The Other Side of the Western Wall

Yael praying at Western Wall, Temple Mount, Jerusalem Old City, illustrates Tisha B
(Photo: Avishag Shaar-Yashuv)

To millions of people of faith, the Western Wall represents the Holy City of Jerusalem, making it the holiest site for Jewish people and a significant destination for visitors to the Holy Land. It is also where The Fellowship receives your prayers. However, have you ever wondered what lies on the other side of the Western Wall?

The Western Wall’s Historical Context

The Western Wall is part of a larger wall that once surrounded the Temple Mount complex. It is the closest accessible location for Jewish people to connect with the Temple Mount today. For thousands of years, the Western Wall was the closest Jews could get to the Temple Mount.

Jews can freely pray and celebrate important occasions like bar mitzvahs and weddings at the Western Wall. However, it’s important to note that the Western Wall is not the Temple Mount. The Temple Mount is where the Temples once stood, and God’s presence was palpable. It holds significant importance for the Jewish people as it is the ground on which King Solomon built a sanctuary for God to dwell among His people.

The Significance of the Temple Mount

The Temple Mount is, without a doubt, the most sacred place in the world for the Jewish people. In 1967, during the Six-Day War, Israel achieved an extraordinary victory, liberating Jerusalem, which had been occupied by Jordan for the previous 19 years.
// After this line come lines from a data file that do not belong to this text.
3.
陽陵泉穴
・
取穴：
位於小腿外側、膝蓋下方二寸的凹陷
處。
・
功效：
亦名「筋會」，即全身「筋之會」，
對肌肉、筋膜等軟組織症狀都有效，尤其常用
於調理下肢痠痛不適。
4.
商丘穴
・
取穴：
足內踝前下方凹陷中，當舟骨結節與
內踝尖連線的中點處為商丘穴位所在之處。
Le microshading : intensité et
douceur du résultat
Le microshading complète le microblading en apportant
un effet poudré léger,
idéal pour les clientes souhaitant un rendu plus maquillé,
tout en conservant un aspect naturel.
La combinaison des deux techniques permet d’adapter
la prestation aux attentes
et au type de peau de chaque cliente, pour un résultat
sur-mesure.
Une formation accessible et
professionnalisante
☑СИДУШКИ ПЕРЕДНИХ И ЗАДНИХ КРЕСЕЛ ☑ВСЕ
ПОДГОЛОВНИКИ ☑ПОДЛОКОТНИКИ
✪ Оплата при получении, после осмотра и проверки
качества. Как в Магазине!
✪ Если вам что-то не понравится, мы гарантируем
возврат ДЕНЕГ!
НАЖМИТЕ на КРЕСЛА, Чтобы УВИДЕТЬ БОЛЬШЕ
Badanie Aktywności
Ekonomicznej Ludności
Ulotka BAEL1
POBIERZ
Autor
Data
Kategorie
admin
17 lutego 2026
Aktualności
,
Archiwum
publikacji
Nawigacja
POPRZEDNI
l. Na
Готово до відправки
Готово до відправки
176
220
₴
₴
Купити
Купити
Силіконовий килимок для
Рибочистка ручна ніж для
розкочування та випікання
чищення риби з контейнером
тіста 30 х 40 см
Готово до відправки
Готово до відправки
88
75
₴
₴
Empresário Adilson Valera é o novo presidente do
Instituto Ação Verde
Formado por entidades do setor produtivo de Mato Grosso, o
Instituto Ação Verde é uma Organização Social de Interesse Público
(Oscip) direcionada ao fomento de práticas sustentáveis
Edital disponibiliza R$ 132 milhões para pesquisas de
Commander Motta Gur’s words, “The Temple Mount is in our hands! I repeat: The Temple Mount is in our hands!” echoed worldwide, marking the first time in two millennia that Jewish sovereignty was asserted over Judaism’s holiest site.

The Mistake and Its Consequences

However, a crucial mistake was made. General Moshe Dayan, with good intentions and aiming to maintain freedom of worship for all, allowed the Palestinians to have a degree of control over the Temple Mount. They now have full rights and freedom over the Al-Aqsa Mosque and the Dome of the Rock, which sit directly above the remains of the First and Second Temples. Essentially, they control the Temple Mount. Non-Muslims, including Jews, are not permitted to pray on the Temple Mount under current law. Even the slightest expression of prayer can lead to arrest by the police.

So, the sad reality is that the Temple Mount is not truly in our hands. If it were, there would be genuine freedom for all to worship there. Perhaps a Third Temple, referred to as a “house of prayer for all nations” by God in Isaiah 56:7, would stand on the site.

Our Ongoing Mission

While we wholeheartedly celebrate the miracle of a reunified Jerusalem and express our gratitude to God for this accomplishment, we cannot forget that our work, and His work, is not yet complete. The Temple Mount, the place where God once dwelled, remains of utmost significance. We must continue to pray and never give up on our ultimate goal. We are so close, just on the other side of the wall.

In conclusion, the Western Wall holds great spiritual and historical importance, being the closest connection Jewish people have to the Temple Mount today. While we cherish the reunification of Jerusalem, we must remember the ongoing need to regain complete control and restore true freedom of worship at the Temple Mount. Our prayers and efforts remain vital as we strive towards our ultimate goal.